> **Work task**: Extend the review of the Mexico Project, picking up after its final sentence.

> **Document passage**:
....................

Review of the Mexico Project

By Mia Gomez

https://nsarchive.gwu.edu/project/mexico-project , Accessed October 2, 2018.

Reviewed by Mia Gomez, Graduate Student, Department of History, the University of Texas at Austin

The Mexico Project is a digital resource organized under the private organization the National Security Archive consisting of primary source documents from government agencies in both the United States and Mexico. Authors, journalists, and historians contextualize these documents, including them in specific narratives about important events in Mexican history, such as the Tlatelolco Massacre of 1968, the Corpus Christi Massacre of 1971, and the economic crash of 1976. Journalists and scholars founded the Mexico Project in 1985 to serve several different purposes, such as repository of declassified government records, center for investigative journalism, and institute for international research, leading the charge in public access to information under the U.S. Freedom of Information Act (FOIA). Co-directed by senior analyst of U.S. policy in Latin America, Kate Doyle, and senior analyst and director of the Colombia Project and Mexico Migration Project, Michael L. Evans, The Mexico Project’s main goal has been to identify and disseminate to the public important declassified documents regarding the history of state-sanctioned violence and human rights in Mexico.

....................

> **Dataset content**:
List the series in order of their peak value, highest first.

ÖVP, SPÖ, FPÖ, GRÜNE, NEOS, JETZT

....................

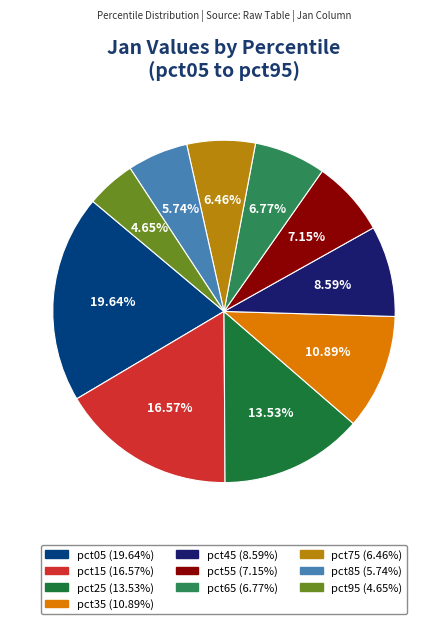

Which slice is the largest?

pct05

....................

> **Output of the task**:
The Mexico Project can be accessed under the “Projects” drop-down menu on the National Security Archive’s home page. Users are redirected to the project’s main page where they are shown a brief description of the project and have access to featured stories, blog posts, and previous entries, as well as a short profile of the project’s co-directors. Users can search documents in the Virtual Reading Room, which can be accessed by clicking “Documents” on the menu bar. Here, users are given the option to narrow down their search by month and year. Additionally, documents can be found within the many stories offered on the project’s website. For example, a user interested in researching the Tlatelolco Massacre of 1968 can click on and read the story “The Tlatelolco Massacre: U.S. Documents on Mexico and the Events of 1968” written and edited by the project’s co-director Kate Doyle and published on the website in 2003. Here, users can see how journalists and scholars use the project’s documents within their work, and the documents the authors examine are provided for users toward the bottom of the page upon finishing each story.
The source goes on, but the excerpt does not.